Family Computer Magazine had an audience that was predominantly elementary school students in the 6th grade to mid-level junior high students. The magazine focused on making a magazine that was easy to understand so it could be readable even for early elementary school students by using ruby characters for their kanji in the magazine. Sales for the magazine would increase, with the magazine reaching 430,000 copies for its January 1986 issue.

Family Computer Magazine was released on the first and third Fridays of the month. As with other later magazines such as Famicom Tsushin (now known as Famitsu), editors often had a rivalry between the magazines. Gozo Shiozaki, who wrote in Famitsu as Tofuya Famibo, said that this was often due to their publishing schedule, where information would appear in Famimaga first. In some situations, when Family Computer Magazine broke news first, Famitsu would replace their articles with other material so as not to just repeat their content.

Towards the late 1980s, the popularity between Family Computer Magazine and Famitsu began to be neck and neck. When the Super Famicom was released, the popularity between the two magazines continued to teeter, with Family Computer Magazines big advantage being that they had secured the rights to make strategy guides for Capcom and Konami, including a popular strategy guide for Street Fighter II (1991). By the early 1990s, Famitsu had established itself as a general-purpose handheld and console game magazine, while Family Computer Magazine was still focused only on Nintendo-based consoles. As time went on, the name Family Computer Magazine became a hindrance for the magazine as by the mid-1990s both the Famicom and Super Famicom were fast becoming obsolete consoles. The magazine eventually lost its market share to Famitsu. It changed its name to Famimaga 64 focusing on the Nintendo 64 and also launched a FamiMaga Weekly (ファミマガWeekly) to compete with Famitsu. FamiMaga Weekly only lasted six months. Famimaga 64 ceased publication with a combined May and June issue in March 1998.

Recorded information

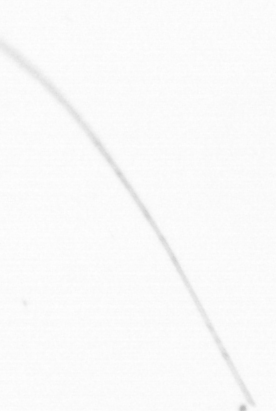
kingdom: Chromista
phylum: Ochrophyta
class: Bacillariophyceae
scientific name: Bacillariophyceae
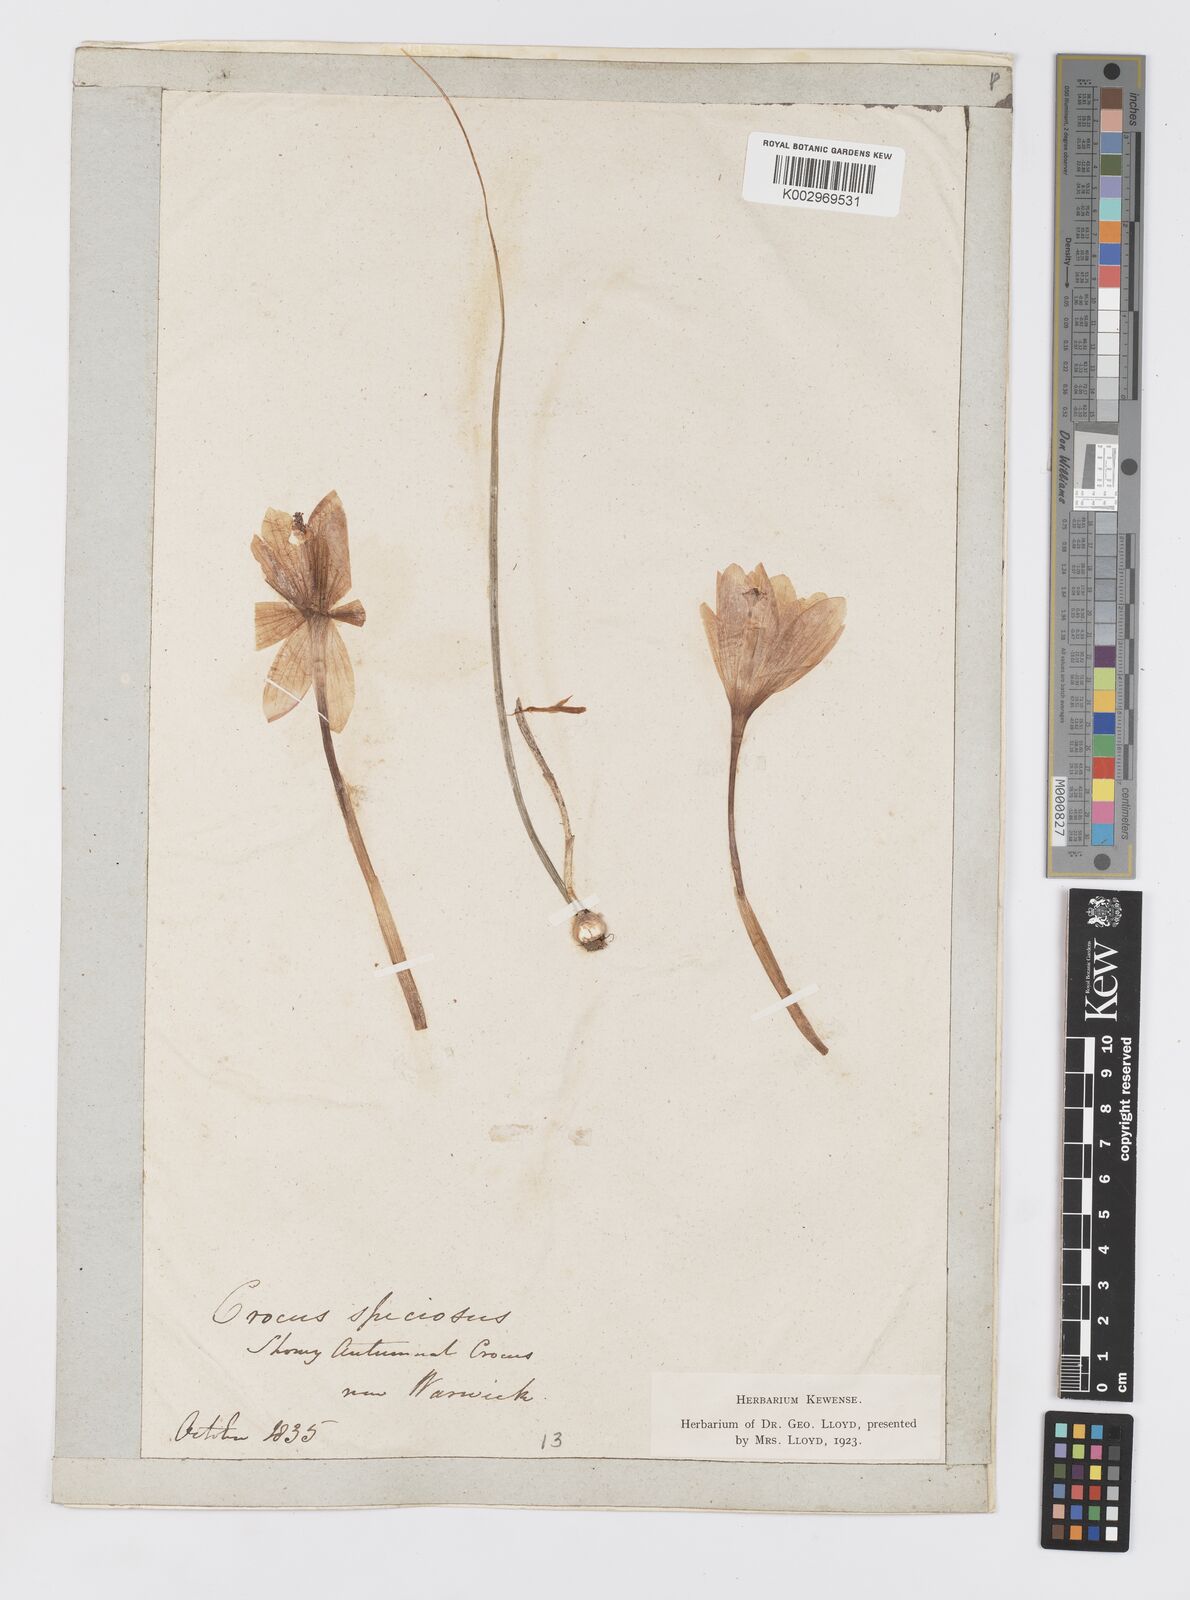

The problem
Transcribe the entire Family Computer Magazine passage word for word. The data plays no part in what follows.

Written solution
Family Computer Magazine had an audience that was predominantly elementary school students in the 6th grade to mid-level junior high students. The magazine focused on making a magazine that was easy to understand so it could be readable even for early elementary school students by using ruby characters for their kanji in the magazine. Sales for the magazine would increase, with the magazine reaching 430,000 copies for its January 1986 issue.

Family Computer Magazine was released on the first and third Fridays of the month. As with other later magazines such as Famicom Tsushin (now known as Famitsu), editors often had a rivalry between the magazines. Gozo Shiozaki, who wrote in Famitsu as Tofuya Famibo, said that this was often due to their publishing schedule, where information would appear in Famimaga first. In some situations, when Family Computer Magazine broke news first, Famitsu would replace their articles with other material so as not to just repeat their content.

Towards the late 1980s, the popularity between Family Computer Magazine and Famitsu began to be neck and neck. When the Super Famicom was released, the popularity between the two magazines continued to teeter, with Family Computer Magazines big advantage being that they had secured the rights to make strategy guides for Capcom and Konami, including a popular strategy guide for Street Fighter II (1991). By the early 1990s, Famitsu had established itself as a general-purpose handheld and console game magazine, while Family Computer Magazine was still focused only on Nintendo-based consoles. As time went on, the name Family Computer Magazine became a hindrance for the magazine as by the mid-1990s both the Famicom and Super Famicom were fast becoming obsolete consoles. The magazine eventually lost its market share to Famitsu. It changed its name to Famimaga 64 focusing on the Nintendo 64 and also launched a FamiMaga Weekly (ファミマガWeekly) to compete with Famitsu. FamiMaga Weekly only lasted six months. Famimaga 64 ceased publication with a combined May and June issue in March 1998.